---- GIVEN TEXT

As I mentioned here previously, the Westpac Banking Corp (ASX: WBC) economic team expects the cash rate to remain on hold at a record low of 0.25% until the end of 2023.
Barring a surprise flare up of inflation between now and then, I suspect that this forecast will provide accurate.
In light of this, if I had $10,000 sitting in savings accounts, I would look to put it to work in the share market where the potential returns are vastly superior.
If you have $10,000 to invest, I would suggest you consider these ASX 200 shares:
Bubs Australia Ltd (ASX: BUB)
The first option to consider buying is this infant formula and baby food company. It has been growing its sales at a very strong rate in recent years thanks to the widening of its distribution network and increasing demand in China. Until recently the company's sales were being made at a loss, but it finally appears to have reached a scale which will make them increasingly profitable now. In light of this, I'm optimistic the capital raisings are over and it is onwards and upwards for the company from here.
Cochlear Limited (ASX: COH)
Another option to consider investing $10,000 into is Cochlear. It is one of the world's leading hearing solutions companies and has sold more than 550,000 implantable devices globally. I don't expect its sales to stop there and believe demand will continue to grow in the coming decades thanks to technological advances and the ageing populations tailwind. In light of this, I think it could be a great share to buy for the long term.
Kogan.com Ltd (ASX: KGN)
A final option to consider is this ecommerce company. I believe Kogan has the potential to grow very strongly in the coming years. This is due to the popularity of its offering and the ongoing shift to online shopping. In respect to the latter, online shopping was already growing very quickly, but the pandemic appears to have accelerated this structural shift. Combined with its other verticals and the rapidly growing Kogan Marketplace, the future looks bright for Kogan.

--------

QUESTIONS ON THE MATERIAL:
A) Rewrite the passage of the ASX shares article that opens with "Another option to" and closes with "Ltd (ASX: KGN)", switching "hearing solutions" to "hearing technology".
B) According to the ASX shares article, how many implantable devices has Cochlear sold globally?

---- DATA

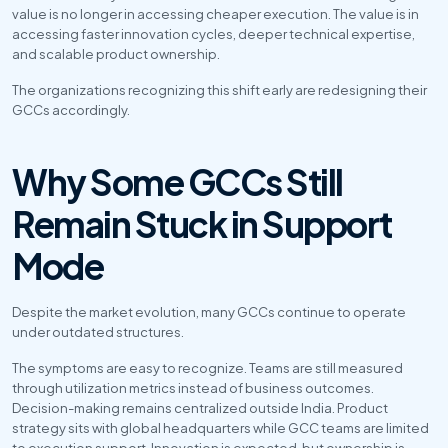
value is no longer in accessing cheaper execution. The value is in 
accessing faster innovation cycles, deeper technical expertise, 
and scalable product ownership.
The organizations recognizing this shift early are redesigning their 
GCCs accordingly.
Why Some GCCs Still 
Remain Stuck in Support 
Mode
Despite the market evolution, many GCCs continue to operate 
under outdated structures.
The symptoms are easy to recognize. Teams are still measured 
through utilization metrics instead of business outcomes. 
Decision-making remains centralized outside India. Product 
strategy sits with global headquarters while GCC teams are limited 
to execution support. Innovation is expected, but ownership is 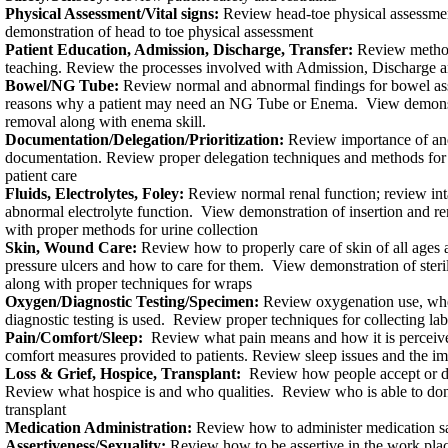
Physical Assessment/Vital signs:
Review head-toe physical assessment
demonstration of head to toe physical assessment
Patient Education, Admission, Discharge, Transfer:
Review methods
teaching. Review the processes involved with Admission, Discharge a
Bowel/NG Tube:
Review normal and abnormal findings for bowel as
reasons why a patient may need an NG Tube or Enema. View demonst
removal along with enema skill.
Documentation/Delegation/Prioritization:
Review importance of an
documentation. Review proper delegation techniques and methods for p
patient care
Fluids, Electrolytes, Foley:
Review normal renal function; review int
abnormal electrolyte function. View demonstration of insertion and r
with proper methods for urine collection
Skin, Wound Care:
Review how to properly care of skin of all ages
pressure ulcers and how to care for them. View demonstration of ster
along with proper techniques for wraps
Oxygen/Diagnostic Testing/Specimen:
Review oxygenation use, wh
diagnostic testing is used. Review proper techniques for collecting la
Pain/Comfort/Sleep:
Review what pain means and how it is perceiv
comfort measures provided to patients. Review sleep issues and the im
Loss & Grief, Hospice, Transplant:
Review how people accept or den
Review what hospice is and who qualities. Review who is able to don
transplant
Medication Administration:
Review how to administer medication s
Assertiveness/Sexuality:
Review how to be assertive in the work plac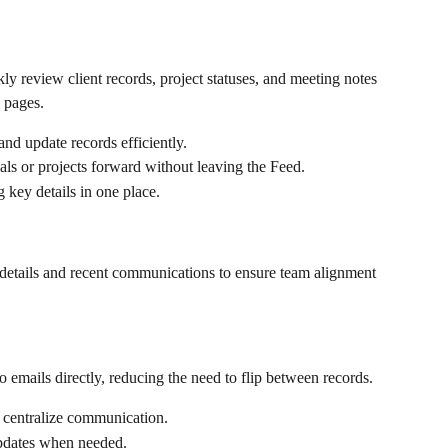
 review client records, project statuses, and meeting notes 
 pages.
nd update records efficiently.
als or projects forward without leaving the Feed.
key details in one place.
 details and recent communications to ensure team alignment 
 emails directly, reducing the need to flip between records.
 centralize communication.
updates when needed.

--------

EXERCISE SOLUTIONS:
A)
Another option to consider investing $10,000 into is Cochlear. It is one of the world's leading hearing technology companies and has sold more than 550,000 implantable devices globally. I don't expect its sales to stop there and believe demand will continue to grow in the coming decades thanks to technological advances and the ageing populations tailwind. In light of this, I think it could be a great share to buy for the long term.
Kogan.com Ltd (ASX: KGN)

B) More than 550,000.